> _Your assignment_
All that is wanted is the exact text of the lines below from the one with "View Panchangam in" through the one with "0:00 / 3:56", inclusive, minus any pictures.

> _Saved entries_
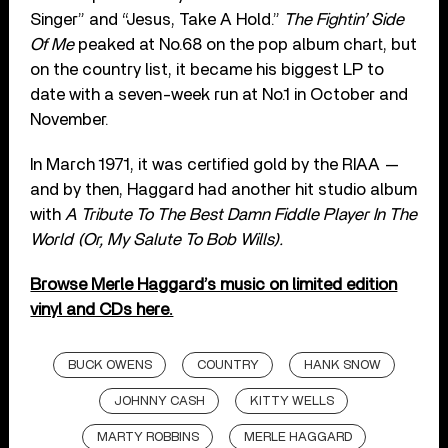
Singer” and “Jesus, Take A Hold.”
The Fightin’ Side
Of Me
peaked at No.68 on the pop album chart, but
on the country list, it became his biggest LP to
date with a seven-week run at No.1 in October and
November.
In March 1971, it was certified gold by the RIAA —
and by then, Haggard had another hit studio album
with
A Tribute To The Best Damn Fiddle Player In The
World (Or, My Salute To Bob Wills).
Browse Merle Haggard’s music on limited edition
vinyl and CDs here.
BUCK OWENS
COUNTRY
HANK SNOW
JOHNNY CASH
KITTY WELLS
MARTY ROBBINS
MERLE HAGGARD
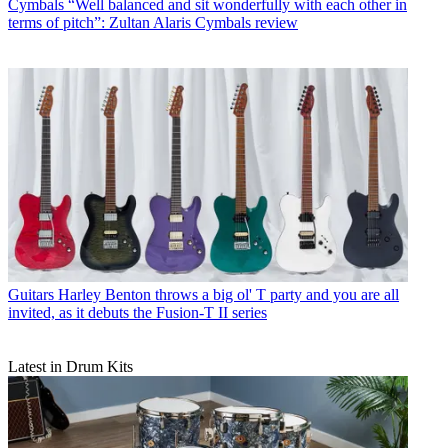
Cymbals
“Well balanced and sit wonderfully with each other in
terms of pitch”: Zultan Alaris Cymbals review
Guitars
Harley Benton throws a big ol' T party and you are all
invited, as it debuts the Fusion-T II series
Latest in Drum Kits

--

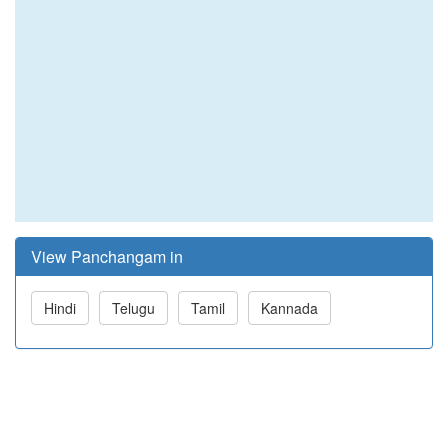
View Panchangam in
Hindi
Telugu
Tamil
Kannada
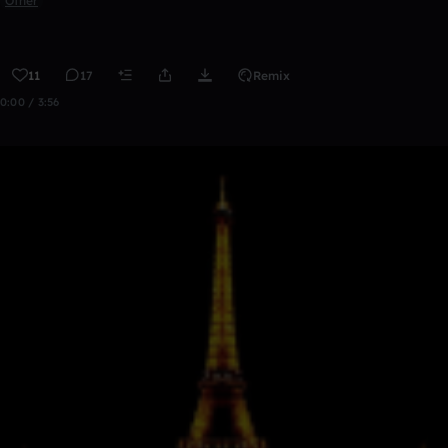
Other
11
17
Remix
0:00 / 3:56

> _Your solution_
View Panchangam in
Hindi
Telugu
Tamil
Kannada
Other
11
17
Remix
0:00 / 3:56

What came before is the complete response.